**What is expected**
Please repeat the entries word for word and keep the images out.

[[ Information shown open ]]

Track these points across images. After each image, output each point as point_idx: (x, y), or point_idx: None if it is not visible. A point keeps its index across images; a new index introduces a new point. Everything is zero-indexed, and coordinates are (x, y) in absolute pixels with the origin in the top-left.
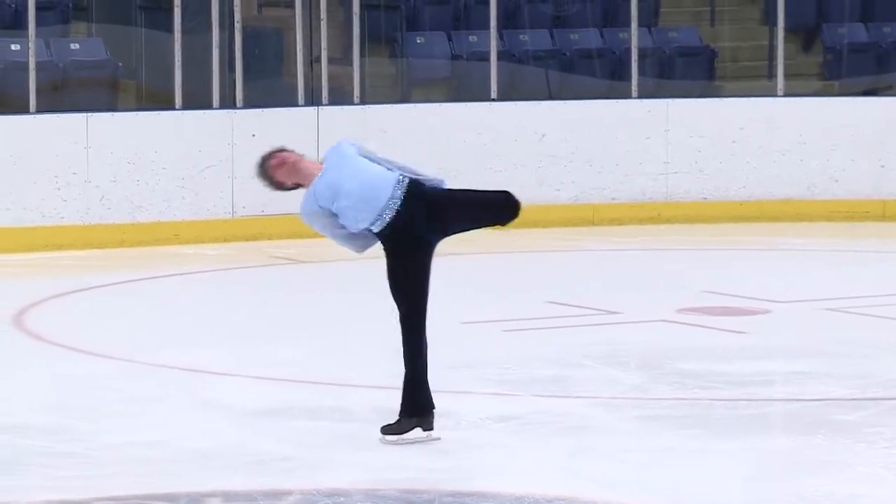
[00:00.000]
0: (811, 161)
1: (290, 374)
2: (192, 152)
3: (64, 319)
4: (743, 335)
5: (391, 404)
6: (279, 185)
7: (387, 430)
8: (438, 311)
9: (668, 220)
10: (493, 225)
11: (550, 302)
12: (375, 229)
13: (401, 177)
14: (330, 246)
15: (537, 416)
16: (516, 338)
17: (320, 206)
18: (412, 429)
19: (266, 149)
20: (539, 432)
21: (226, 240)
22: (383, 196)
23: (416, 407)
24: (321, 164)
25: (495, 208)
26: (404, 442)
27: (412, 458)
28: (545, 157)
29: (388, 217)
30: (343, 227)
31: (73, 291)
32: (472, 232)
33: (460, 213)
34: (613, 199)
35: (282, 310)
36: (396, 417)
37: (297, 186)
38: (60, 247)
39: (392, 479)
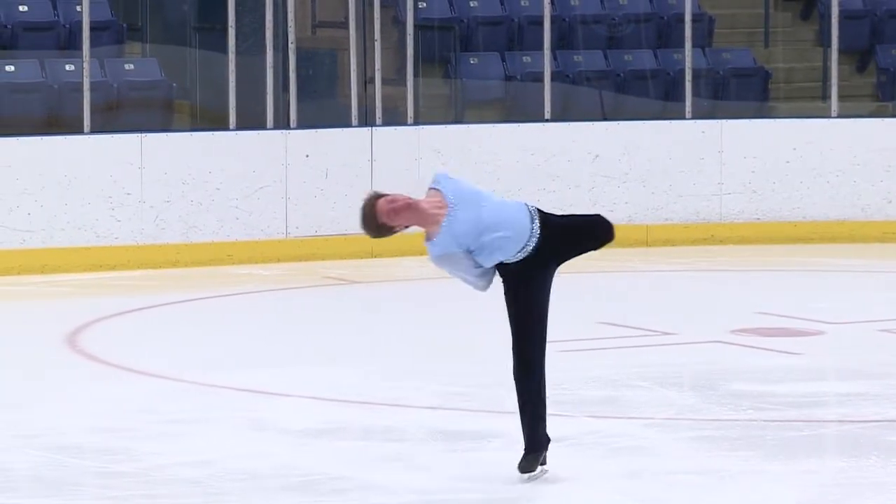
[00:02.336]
0: (865, 182)
1: (342, 395)
2: (246, 173)
3: (117, 340)
4: (797, 356)
5: (443, 425)
6: (387, 230)
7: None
8: (491, 333)
9: (722, 241)
10: (593, 248)
11: (603, 322)
12: (514, 260)
13: (526, 205)
14: (381, 267)
15: (591, 436)
16: (569, 358)
17: (459, 246)
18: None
19: (367, 194)
20: (592, 453)
21: (279, 260)
22: (526, 226)
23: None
24: (437, 201)
25: (597, 231)
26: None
27: (464, 480)
28: (598, 178)
29: (531, 247)
30: (478, 265)
31: (127, 312)
32: None
33: (574, 237)
34: (667, 219)
35: (333, 330)
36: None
37: (404, 229)
38: (114, 267)
39: (444, 500)
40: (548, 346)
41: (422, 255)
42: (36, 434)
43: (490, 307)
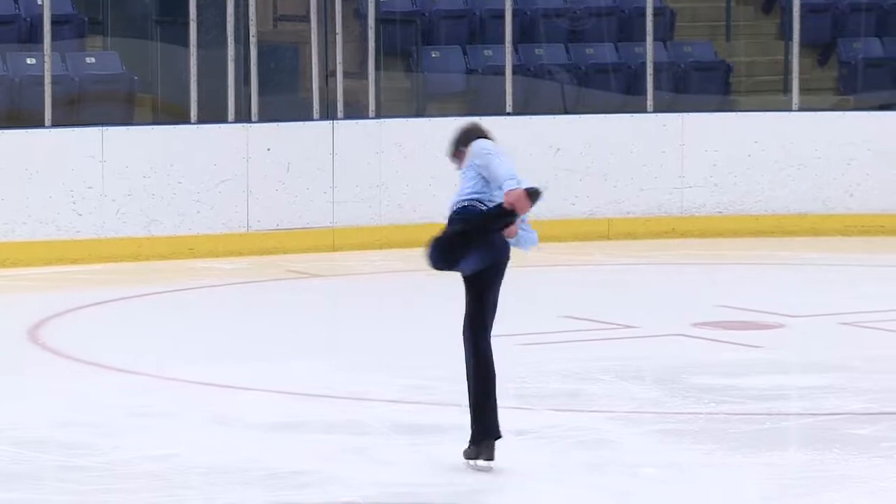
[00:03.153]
0: (826, 176)
1: (305, 389)
2: (208, 166)
3: (79, 333)
4: (758, 350)
5: (405, 418)
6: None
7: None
8: (453, 327)
9: (683, 235)
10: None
11: (566, 316)
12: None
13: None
14: (344, 260)
15: (553, 430)
16: (532, 352)
17: None
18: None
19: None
20: (555, 446)
21: (241, 254)
22: None
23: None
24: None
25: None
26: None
27: (426, 473)
28: (560, 171)
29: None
30: None
31: (89, 305)
32: None
33: None
34: (628, 213)
35: (296, 324)
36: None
37: None
38: (76, 261)
39: (406, 494)
40: (510, 339)
41: (383, 248)
42: None
43: (449, 300)
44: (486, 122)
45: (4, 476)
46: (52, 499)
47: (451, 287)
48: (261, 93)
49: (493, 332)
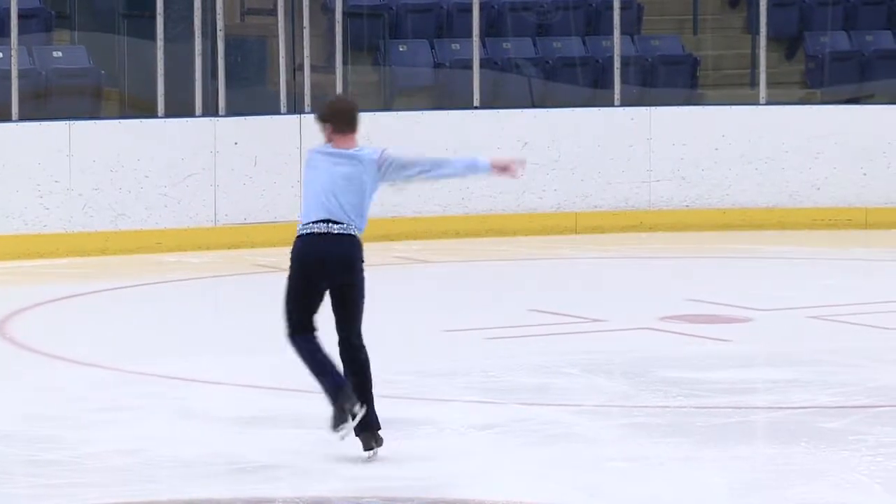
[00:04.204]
0: (793, 169)
1: (273, 383)
2: (175, 160)
3: (47, 328)
4: (726, 343)
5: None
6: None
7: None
8: (421, 319)
9: (651, 229)
10: None
11: (533, 310)
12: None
13: None
14: None
15: (520, 423)
16: (499, 346)
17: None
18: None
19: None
20: (522, 440)
21: (208, 248)
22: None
23: None
24: None
25: None
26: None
27: (395, 467)
28: (528, 165)
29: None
30: None
31: (56, 300)
32: (455, 240)
33: None
34: (596, 206)
35: (264, 318)
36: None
37: None
38: (43, 255)
39: (375, 488)
40: (478, 333)
41: None
42: None
43: (421, 295)
44: (453, 115)
45: None
46: (21, 492)
47: (422, 282)
48: (228, 87)
49: (461, 326)
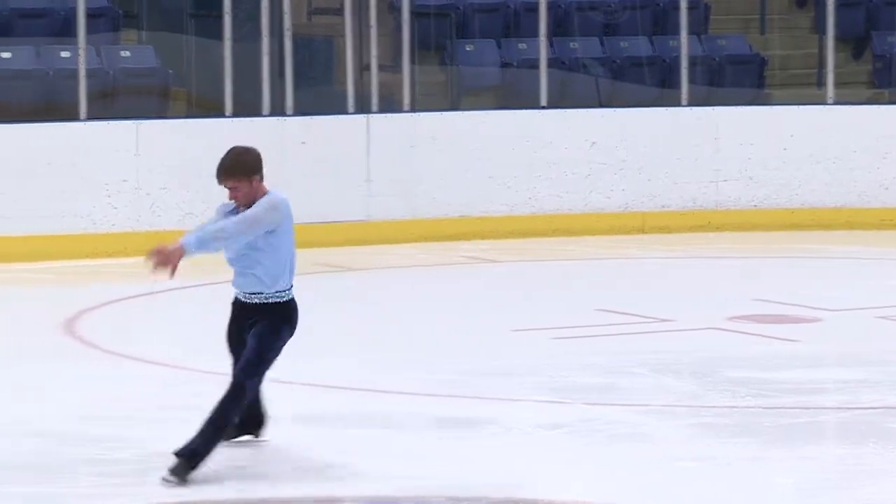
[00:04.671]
0: (861, 169)
1: (337, 382)
2: None
3: (114, 327)
4: (794, 343)
5: (436, 412)
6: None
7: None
8: (488, 319)
9: (718, 228)
10: None
11: (601, 309)
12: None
13: None
14: (376, 254)
15: (587, 423)
16: (567, 345)
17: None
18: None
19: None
20: (589, 440)
21: None
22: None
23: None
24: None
25: None
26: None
27: (462, 467)
28: (595, 165)
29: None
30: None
31: (124, 298)
32: (522, 240)
33: None
34: (663, 206)
35: (328, 318)
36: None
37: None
38: (111, 254)
39: (440, 486)
40: (545, 333)
41: (417, 241)
42: (32, 421)
43: (488, 295)
44: (520, 115)
45: (37, 468)
46: (87, 492)
47: (489, 282)
48: (295, 86)
49: (529, 326)
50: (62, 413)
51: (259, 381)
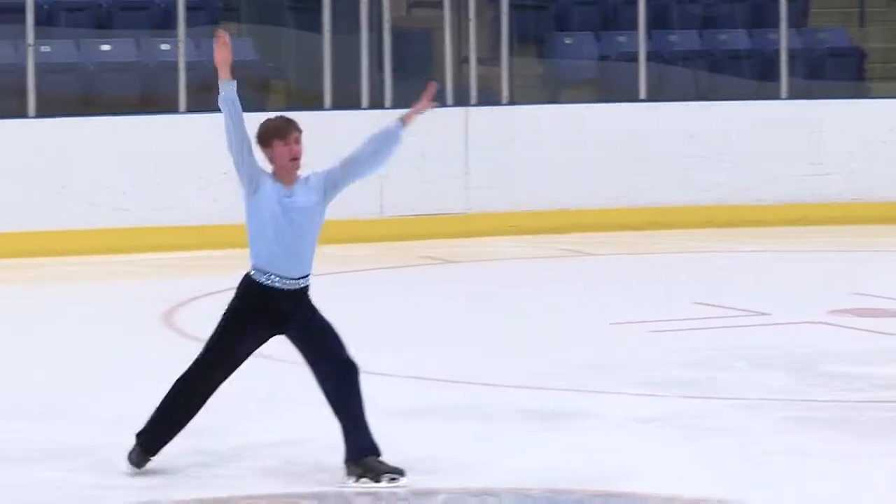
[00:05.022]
0: None
1: (435, 374)
2: (341, 152)
3: (212, 319)
4: (893, 337)
5: (534, 405)
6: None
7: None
8: (585, 312)
9: (816, 222)
10: None
11: (697, 303)
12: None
13: None
14: (477, 246)
15: (683, 417)
16: (663, 338)
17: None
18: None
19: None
20: (685, 434)
21: (374, 240)
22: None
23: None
24: None
25: None
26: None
27: (558, 459)
28: (693, 158)
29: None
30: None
31: (222, 291)
32: (620, 233)
33: None
34: (761, 200)
35: (427, 310)
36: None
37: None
38: (208, 246)
39: (538, 479)
40: (641, 326)
41: (516, 234)
42: (132, 413)
43: (586, 288)
44: (618, 108)
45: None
46: (185, 483)
47: (587, 275)
48: (394, 79)
49: (626, 319)
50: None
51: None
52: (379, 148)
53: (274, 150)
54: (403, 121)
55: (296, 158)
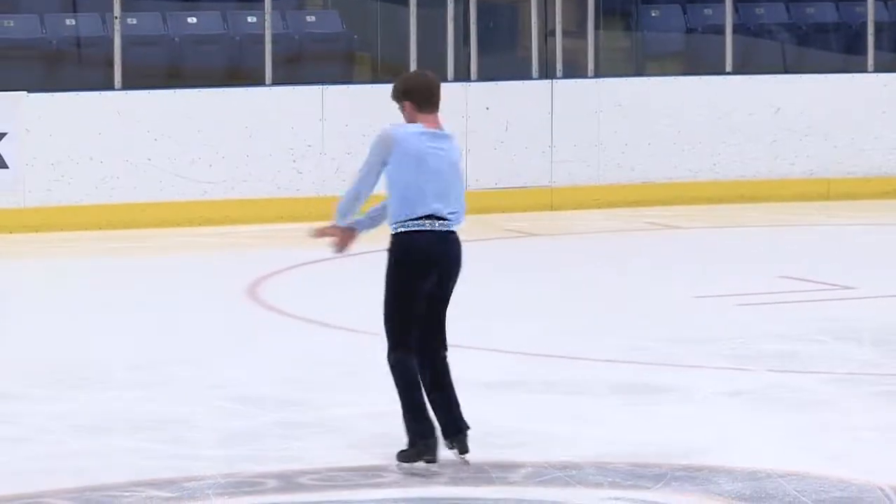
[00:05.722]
0: None
1: (521, 348)
2: None
3: (298, 291)
4: None
5: (622, 378)
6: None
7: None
8: (671, 286)
9: None
10: None
11: (784, 276)
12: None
13: None
14: (561, 219)
15: (770, 391)
16: (749, 312)
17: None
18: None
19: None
20: (771, 407)
21: None
22: None
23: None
24: None
25: None
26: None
27: (642, 433)
28: (780, 131)
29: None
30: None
31: (308, 263)
32: (706, 206)
33: None
34: (849, 173)
35: (513, 283)
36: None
37: None
38: (295, 219)
39: (622, 453)
40: (728, 300)
41: (601, 207)
42: (216, 385)
43: (672, 261)
44: (705, 81)
45: (224, 432)
46: (271, 455)
47: (672, 248)
48: (480, 52)
49: (712, 292)
50: (247, 377)
51: (392, 346)
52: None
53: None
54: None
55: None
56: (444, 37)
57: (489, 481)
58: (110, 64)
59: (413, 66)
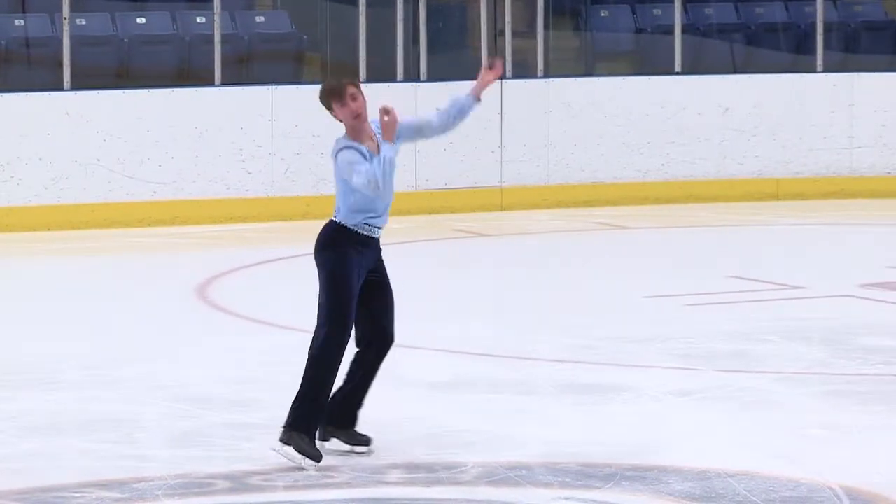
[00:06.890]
0: None
1: (470, 348)
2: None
3: (247, 291)
4: None
5: (571, 378)
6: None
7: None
8: (620, 286)
9: (852, 195)
10: None
11: (733, 276)
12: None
13: None
14: (511, 220)
15: (719, 390)
16: (699, 312)
17: None
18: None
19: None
20: (721, 407)
21: (408, 213)
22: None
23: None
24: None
25: None
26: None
27: (592, 432)
28: (729, 131)
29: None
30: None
31: (257, 263)
32: (654, 206)
33: None
34: (797, 173)
35: (462, 284)
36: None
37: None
38: (245, 219)
39: (572, 453)
40: (678, 300)
41: (551, 207)
42: (165, 386)
43: (621, 261)
44: (654, 81)
45: (173, 433)
46: (219, 455)
47: (619, 248)
48: (429, 52)
49: (661, 292)
50: (195, 377)
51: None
52: (449, 122)
53: (336, 113)
54: (475, 95)
55: (357, 115)
56: (393, 37)
57: (438, 481)
58: (59, 64)
59: (363, 66)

[[ Information shown closed ]]

**Result for this task**
Track these points across images. After each image, output each point as point_idx: (x, y), or point_idx: None if it is not visible. A point keeps its index across images; a new index introduces a new point. Everything is zero-indexed, and coordinates are (x, y) in absolute pixels with the origin in the top-left.
[00:00.000]
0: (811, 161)
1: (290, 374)
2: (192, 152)
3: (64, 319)
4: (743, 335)
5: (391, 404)
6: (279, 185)
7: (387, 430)
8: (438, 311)
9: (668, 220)
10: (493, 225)
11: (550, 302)
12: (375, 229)
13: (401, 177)
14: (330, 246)
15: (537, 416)
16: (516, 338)
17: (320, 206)
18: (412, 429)
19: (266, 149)
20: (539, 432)
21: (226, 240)
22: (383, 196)
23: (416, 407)
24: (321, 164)
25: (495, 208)
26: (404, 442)
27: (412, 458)
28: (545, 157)
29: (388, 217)
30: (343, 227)
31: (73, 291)
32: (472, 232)
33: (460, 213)
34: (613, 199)
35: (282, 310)
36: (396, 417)
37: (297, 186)
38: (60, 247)
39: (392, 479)
[00:02.336]
0: (865, 182)
1: (342, 395)
2: (246, 173)
3: (117, 340)
4: (797, 356)
5: (443, 425)
6: (387, 230)
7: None
8: (491, 333)
9: (722, 241)
10: (593, 248)
11: (603, 322)
12: (514, 260)
13: (526, 205)
14: (381, 267)
15: (591, 436)
16: (569, 358)
17: (459, 246)
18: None
19: (367, 194)
20: (592, 453)
21: (279, 260)
22: (526, 226)
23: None
24: (437, 201)
25: (597, 231)
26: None
27: (464, 480)
28: (598, 178)
29: (531, 247)
30: (478, 265)
31: (127, 312)
32: None
33: (574, 237)
34: (667, 219)
35: (333, 330)
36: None
37: (404, 229)
38: (114, 267)
39: (444, 500)
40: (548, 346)
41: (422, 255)
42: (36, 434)
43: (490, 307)
[00:03.153]
0: (826, 176)
1: (305, 389)
2: (208, 166)
3: (79, 333)
4: (758, 350)
5: (405, 418)
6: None
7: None
8: (453, 327)
9: (683, 235)
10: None
11: (566, 316)
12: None
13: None
14: (344, 260)
15: (553, 430)
16: (532, 352)
17: None
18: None
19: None
20: (555, 446)
21: (241, 254)
22: None
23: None
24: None
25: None
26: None
27: (426, 473)
28: (560, 171)
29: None
30: None
31: (89, 305)
32: None
33: None
34: (628, 213)
35: (296, 324)
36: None
37: None
38: (76, 261)
39: (406, 494)
40: (510, 339)
41: (383, 248)
42: None
43: (449, 300)
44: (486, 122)
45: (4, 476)
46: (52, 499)
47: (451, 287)
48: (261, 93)
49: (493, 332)
[00:04.204]
0: (793, 169)
1: (273, 383)
2: (175, 160)
3: (47, 328)
4: (726, 343)
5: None
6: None
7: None
8: (421, 319)
9: (651, 229)
10: None
11: (533, 310)
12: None
13: None
14: None
15: (520, 423)
16: (499, 346)
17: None
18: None
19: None
20: (522, 440)
21: (208, 248)
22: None
23: None
24: None
25: None
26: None
27: (395, 467)
28: (528, 165)
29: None
30: None
31: (56, 300)
32: (455, 240)
33: None
34: (596, 206)
35: (264, 318)
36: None
37: None
38: (43, 255)
39: (375, 488)
40: (478, 333)
41: None
42: None
43: (421, 295)
44: (453, 115)
45: None
46: (21, 492)
47: (422, 282)
48: (228, 87)
49: (461, 326)
[00:04.671]
0: (861, 169)
1: (337, 382)
2: None
3: (114, 327)
4: (794, 343)
5: (436, 412)
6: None
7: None
8: (488, 319)
9: (718, 228)
10: None
11: (601, 309)
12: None
13: None
14: (376, 254)
15: (587, 423)
16: (567, 345)
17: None
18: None
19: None
20: (589, 440)
21: None
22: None
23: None
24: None
25: None
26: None
27: (462, 467)
28: (595, 165)
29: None
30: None
31: (124, 298)
32: (522, 240)
33: None
34: (663, 206)
35: (328, 318)
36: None
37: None
38: (111, 254)
39: (440, 486)
40: (545, 333)
41: (417, 241)
42: (32, 421)
43: (488, 295)
44: (520, 115)
45: (37, 468)
46: (87, 492)
47: (489, 282)
48: (295, 86)
49: (529, 326)
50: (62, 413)
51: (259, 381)
[00:05.022]
0: None
1: (435, 374)
2: (341, 152)
3: (212, 319)
4: (893, 337)
5: (534, 405)
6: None
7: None
8: (585, 312)
9: (816, 222)
10: None
11: (697, 303)
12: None
13: None
14: (477, 246)
15: (683, 417)
16: (663, 338)
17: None
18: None
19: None
20: (685, 434)
21: (374, 240)
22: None
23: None
24: None
25: None
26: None
27: (558, 459)
28: (693, 158)
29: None
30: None
31: (222, 291)
32: (620, 233)
33: None
34: (761, 200)
35: (427, 310)
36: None
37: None
38: (208, 246)
39: (538, 479)
40: (641, 326)
41: (516, 234)
42: (132, 413)
43: (586, 288)
44: (618, 108)
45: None
46: (185, 483)
47: (587, 275)
48: (394, 79)
49: (626, 319)
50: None
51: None
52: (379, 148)
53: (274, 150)
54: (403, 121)
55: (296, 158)
[00:05.722]
0: None
1: (521, 348)
2: None
3: (298, 291)
4: None
5: (622, 378)
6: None
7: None
8: (671, 286)
9: None
10: None
11: (784, 276)
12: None
13: None
14: (561, 219)
15: (770, 391)
16: (749, 312)
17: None
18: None
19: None
20: (771, 407)
21: None
22: None
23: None
24: None
25: None
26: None
27: (642, 433)
28: (780, 131)
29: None
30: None
31: (308, 263)
32: (706, 206)
33: None
34: (849, 173)
35: (513, 283)
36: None
37: None
38: (295, 219)
39: (622, 453)
40: (728, 300)
41: (601, 207)
42: (216, 385)
43: (672, 261)
44: (705, 81)
45: (224, 432)
46: (271, 455)
47: (672, 248)
48: (480, 52)
49: (712, 292)
50: (247, 377)
51: (392, 346)
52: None
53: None
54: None
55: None
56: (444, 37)
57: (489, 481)
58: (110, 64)
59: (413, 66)
[00:06.890]
0: None
1: (470, 348)
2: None
3: (247, 291)
4: None
5: (571, 378)
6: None
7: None
8: (620, 286)
9: (852, 195)
10: None
11: (733, 276)
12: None
13: None
14: (511, 220)
15: (719, 390)
16: (699, 312)
17: None
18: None
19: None
20: (721, 407)
21: (408, 213)
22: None
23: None
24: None
25: None
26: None
27: (592, 432)
28: (729, 131)
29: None
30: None
31: (257, 263)
32: (654, 206)
33: None
34: (797, 173)
35: (462, 284)
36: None
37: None
38: (245, 219)
39: (572, 453)
40: (678, 300)
41: (551, 207)
42: (165, 386)
43: (621, 261)
44: (654, 81)
45: (173, 433)
46: (219, 455)
47: (619, 248)
48: (429, 52)
49: (661, 292)
50: (195, 377)
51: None
52: (449, 122)
53: (336, 113)
54: (475, 95)
55: (357, 115)
56: (393, 37)
57: (438, 481)
58: (59, 64)
59: (363, 66)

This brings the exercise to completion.